(Beginning of Data extract)

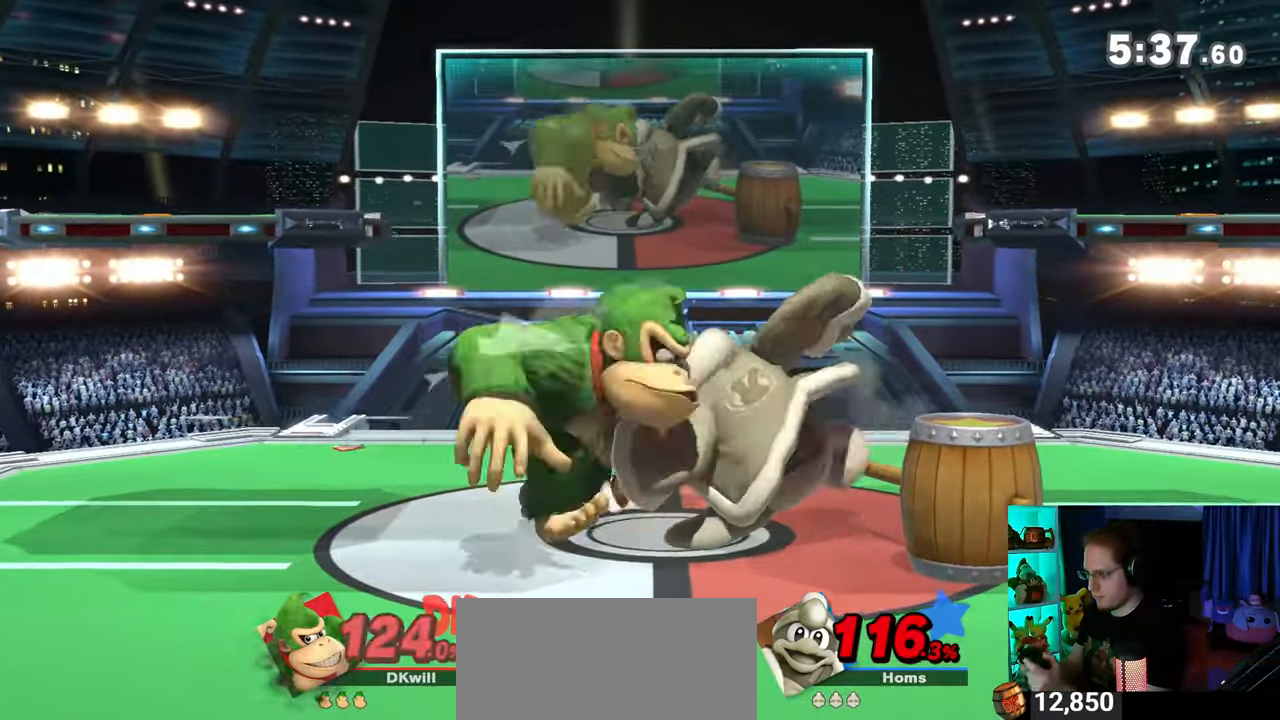
{"buttons": ["Y"], "left_stick": "left", "right_stick": "center", "events": [[100, "Y", "up"], [100, "left_stick", "up-right"], [133, "Y", "down"], [167, "left_stick", "left"], [233, "left_stick", "down"], [283, "Y", "up"], [317, "Y", "down"], [350, "left_stick", "left"]]}
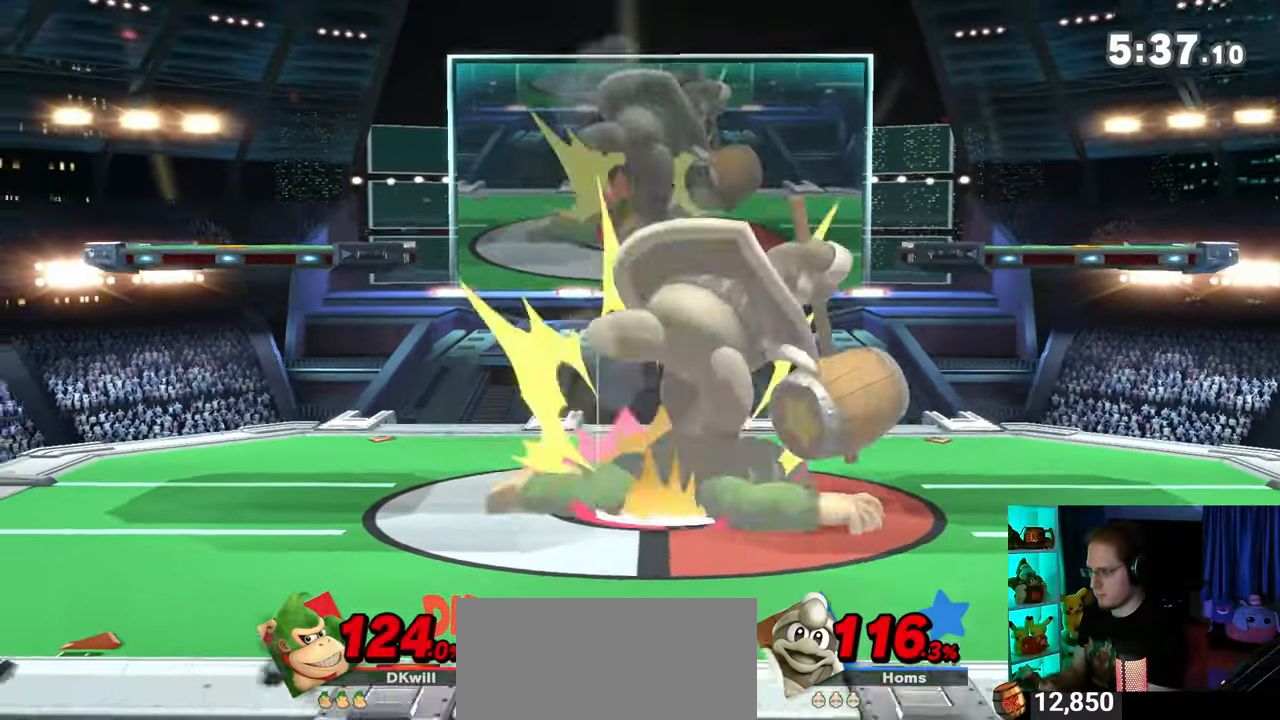
{"buttons": [], "left_stick": "left", "right_stick": "center", "events": [[283, "Y", "up"]]}
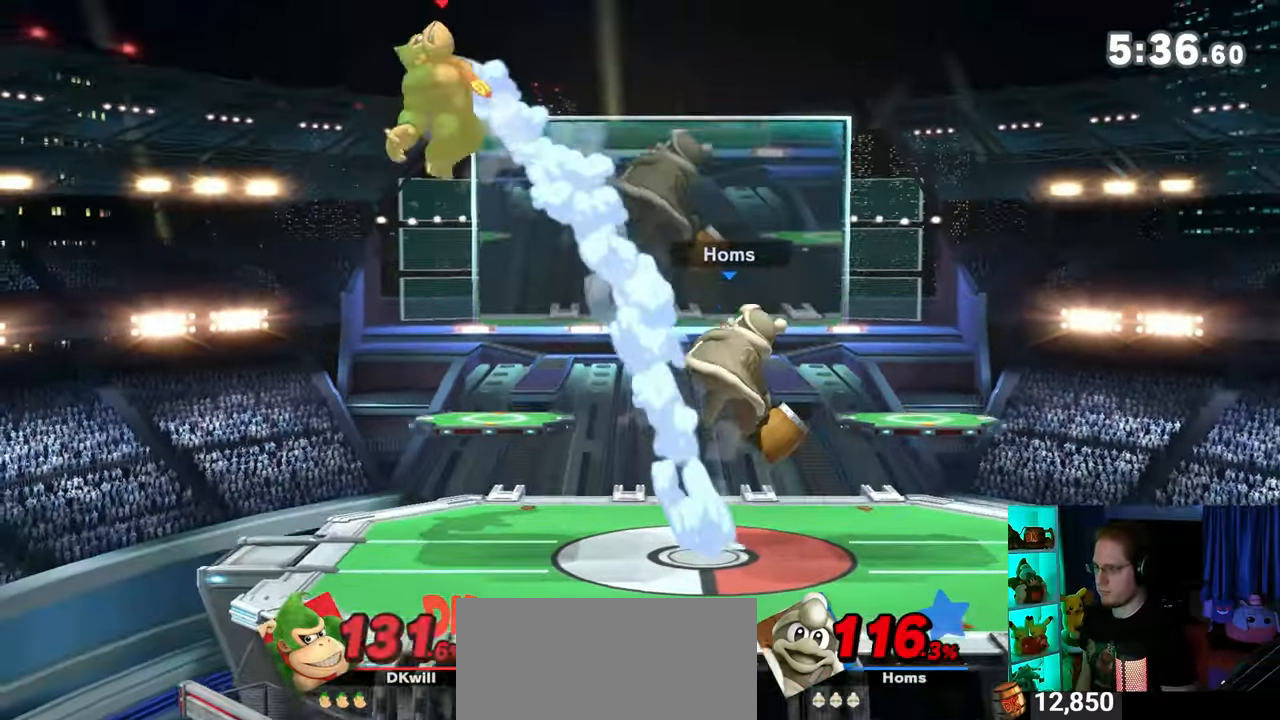
{"buttons": [], "left_stick": "center", "right_stick": "center", "events": [[250, "left_stick", "center"]]}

(End of Data extract)

### Work to be completed
In transcribing the material above, reproduce each line exactly and include none of the pictures.

### Written response
{"buttons": ["Y"], "left_stick": "left", "right_stick": "center", "events": [[100, "Y", "up"], [100, "left_stick", "up-right"], [133, "Y", "down"], [167, "left_stick", "left"], [233, "left_stick", "down"], [283, "Y", "up"], [317, "Y", "down"], [350, "left_stick", "left"]]}
{"buttons": [], "left_stick": "left", "right_stick": "center", "events": [[283, "Y", "up"]]}
{"buttons": [], "left_stick": "center", "right_stick": "center", "events": [[250, "left_stick", "center"]]}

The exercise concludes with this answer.